> _WHAT TO WORK ON_
Turn the lines of all the records below into a numbered list, skipping the blank lines. Leave the pictures out of your list.

[Chart comprehension data]
· · · · ·

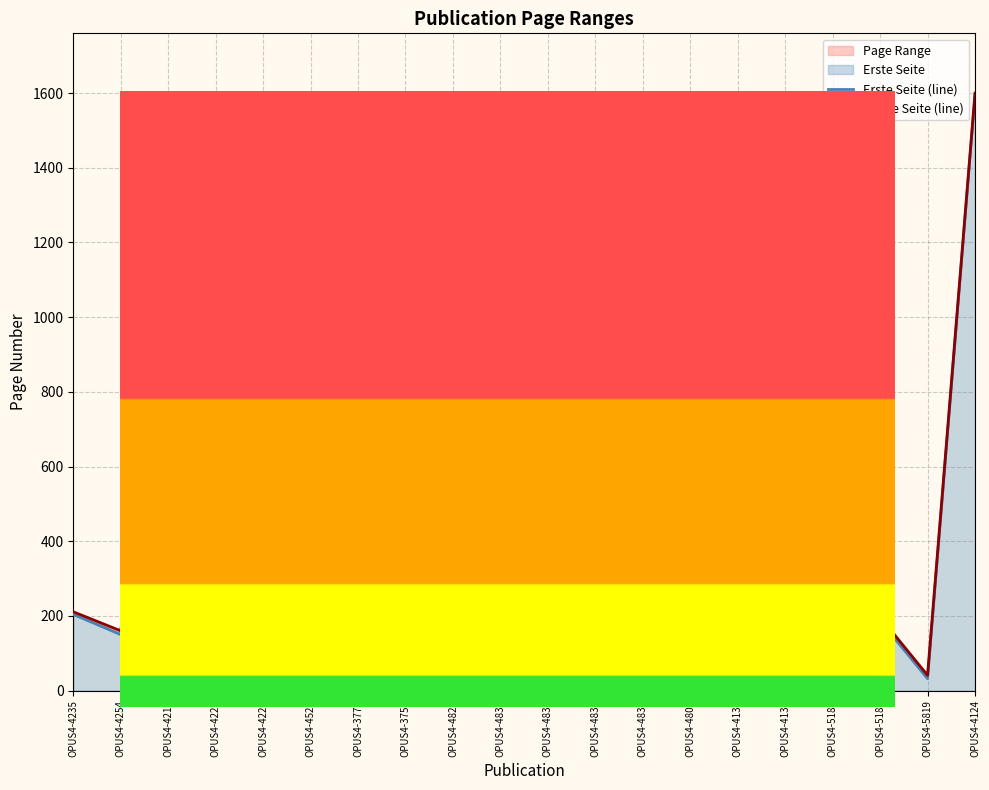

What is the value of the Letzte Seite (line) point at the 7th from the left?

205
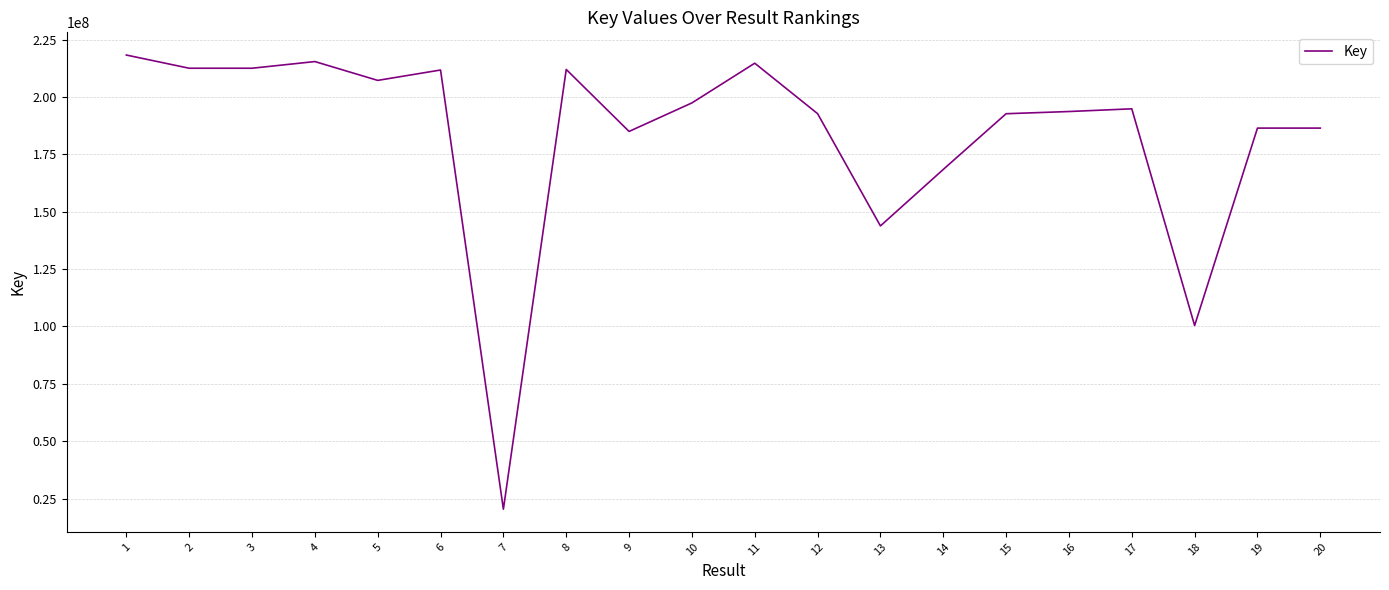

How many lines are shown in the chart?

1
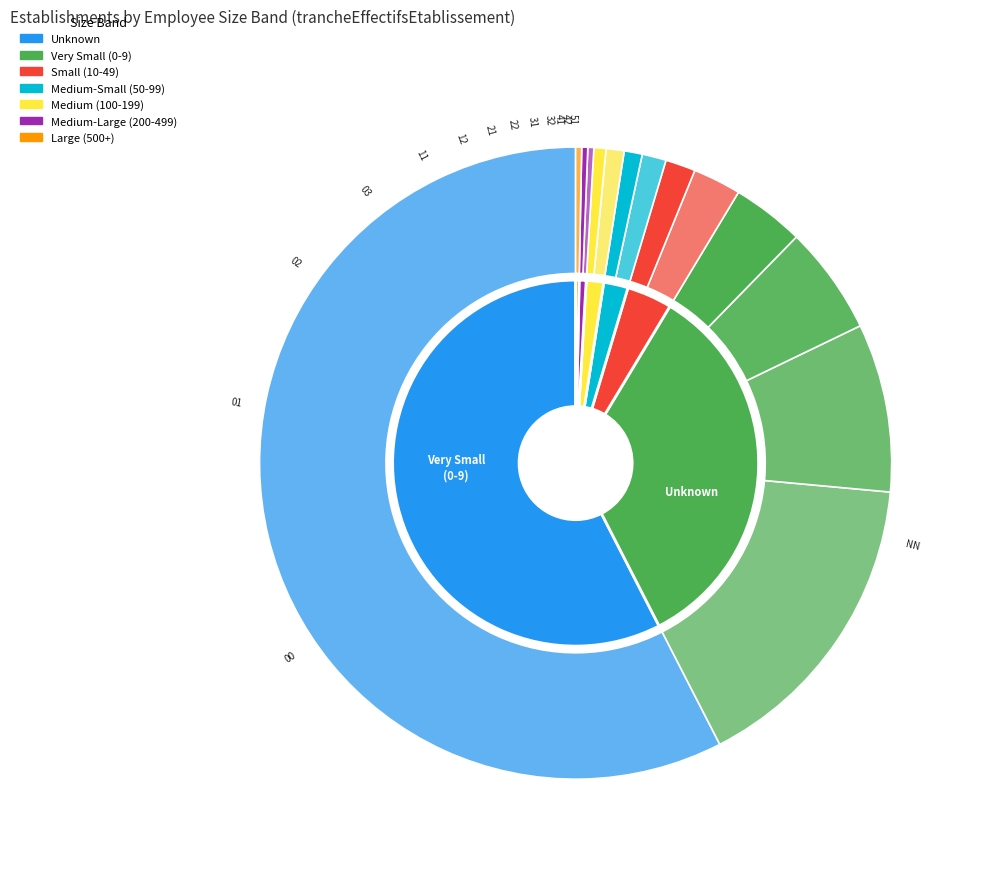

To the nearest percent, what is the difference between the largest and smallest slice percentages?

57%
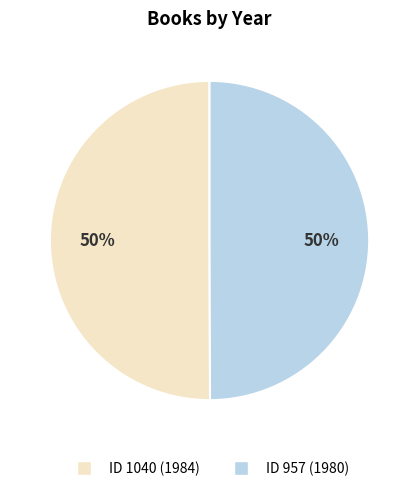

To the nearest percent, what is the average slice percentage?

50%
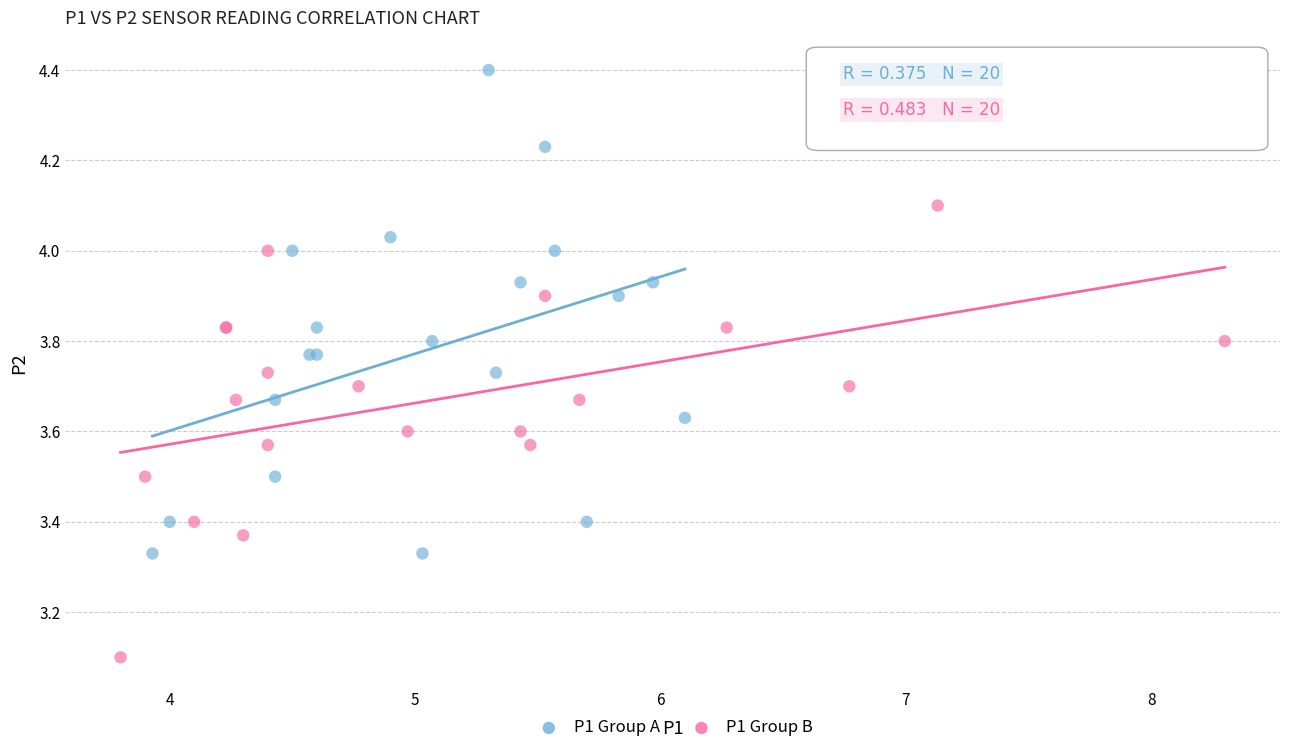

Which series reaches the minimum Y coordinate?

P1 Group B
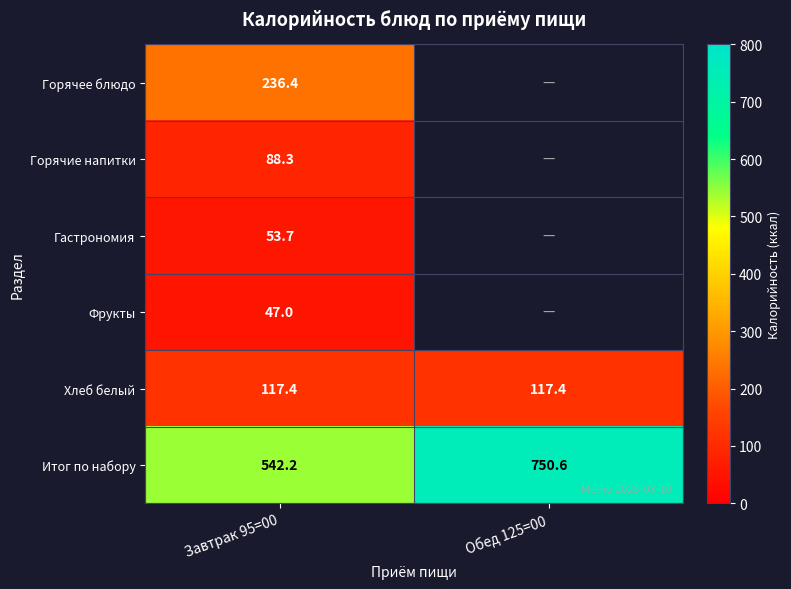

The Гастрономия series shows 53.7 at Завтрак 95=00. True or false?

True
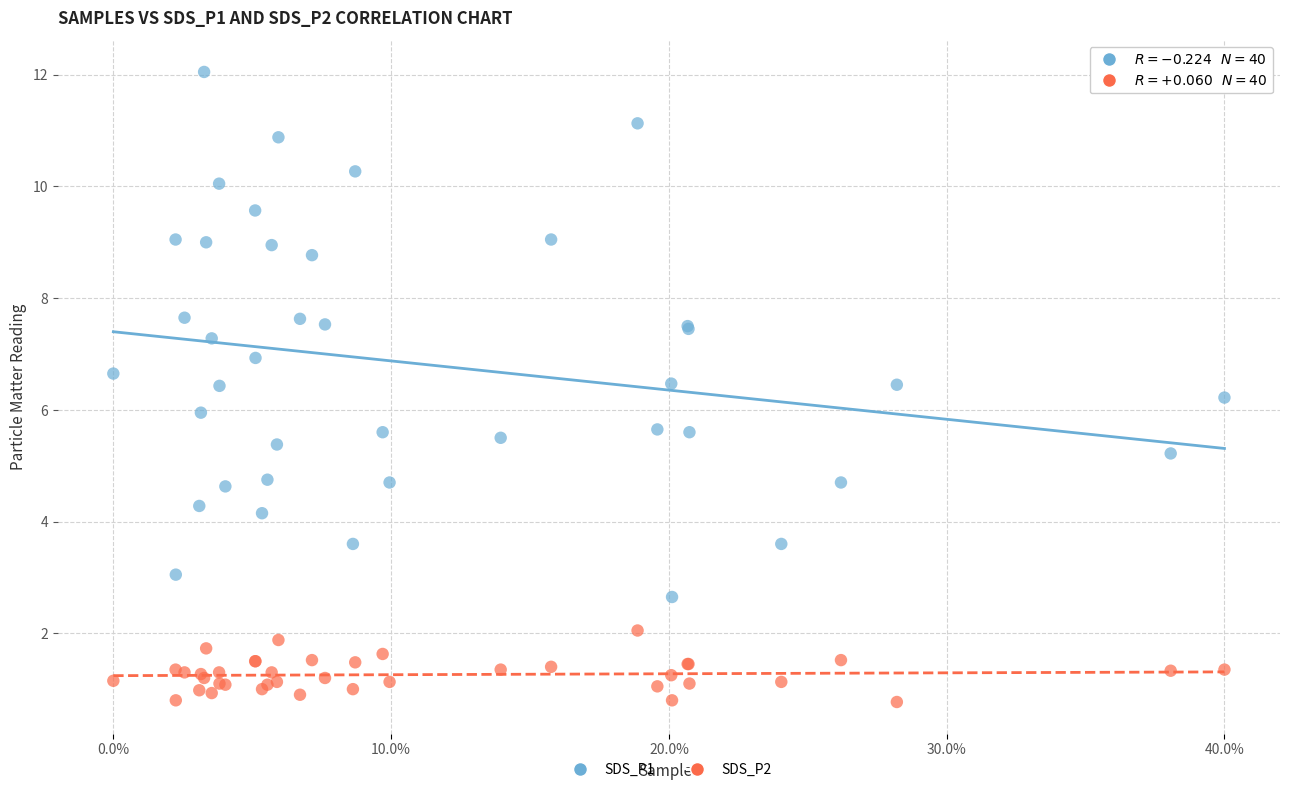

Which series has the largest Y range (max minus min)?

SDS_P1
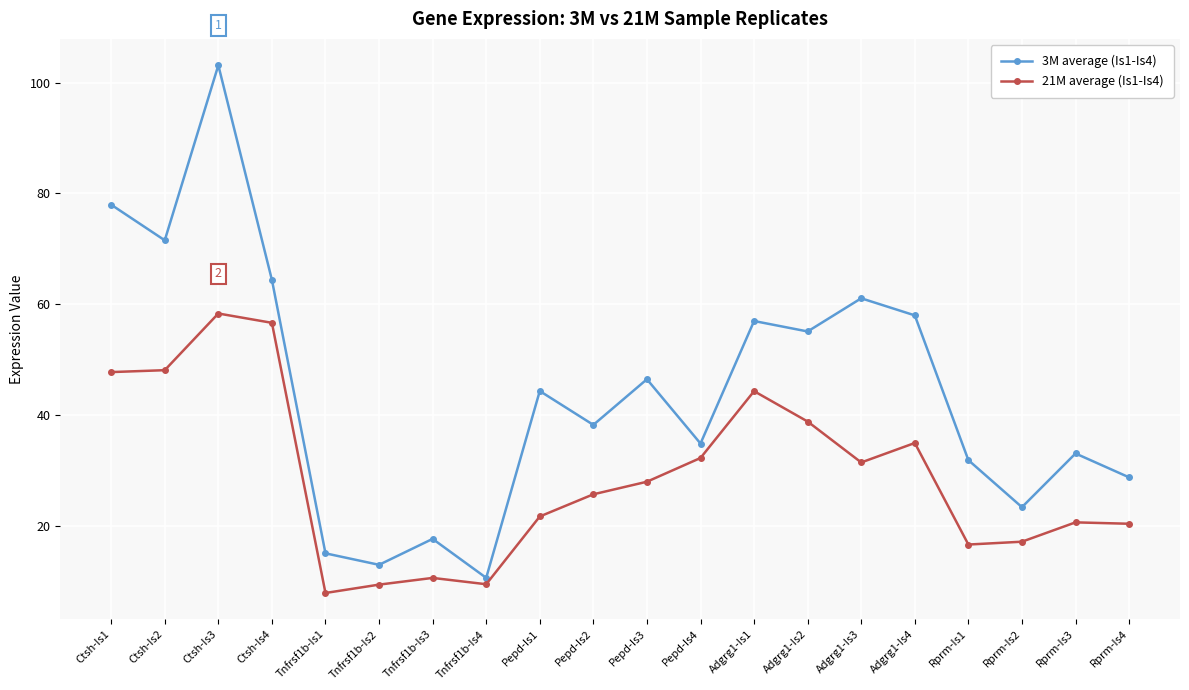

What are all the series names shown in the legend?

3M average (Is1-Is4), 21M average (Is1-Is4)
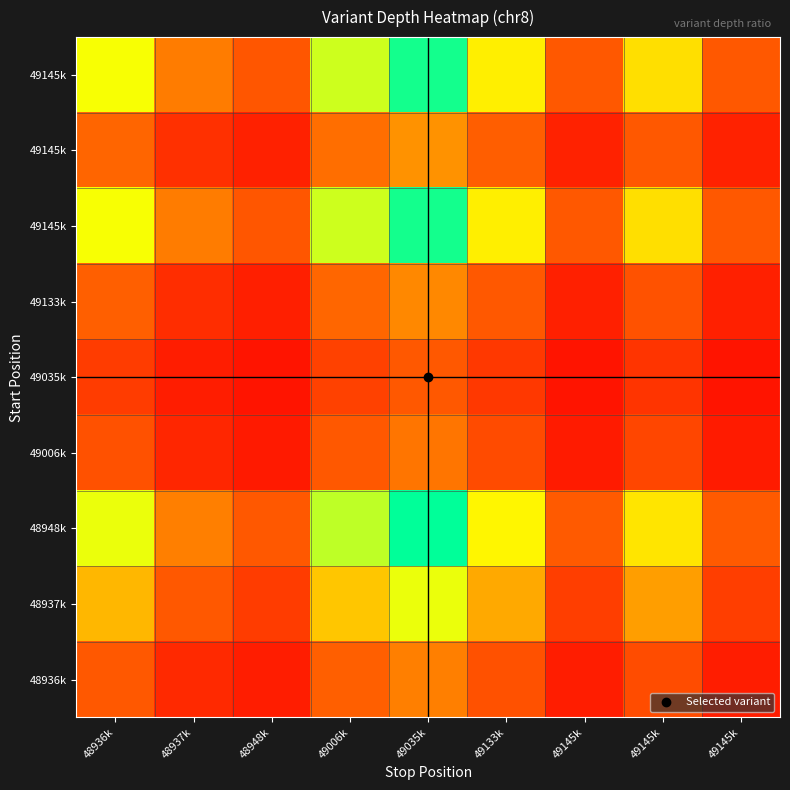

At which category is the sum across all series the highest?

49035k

· · · · ·

> _RESULT_
1. What is the value of the Letzte Seite (line) point at the 7th from the left?
2. 205
3. How many lines are shown in the chart?
4. 1
5. To the nearest percent, what is the difference between the largest and smallest slice percentages?
6. 57%
7. To the nearest percent, what is the average slice percentage?
8. 50%
9. Which series reaches the minimum Y coordinate?
10. P1 Group B
11. The Гастрономия series shows 53.7 at Завтрак 95=00. True or false?
12. True
13. Which series has the largest Y range (max minus min)?
14. SDS_P1
15. What are all the series names shown in the legend?
16. 3M average (Is1-Is4), 21M average (Is1-Is4)
17. At which category is the sum across all series the highest?
18. 49035k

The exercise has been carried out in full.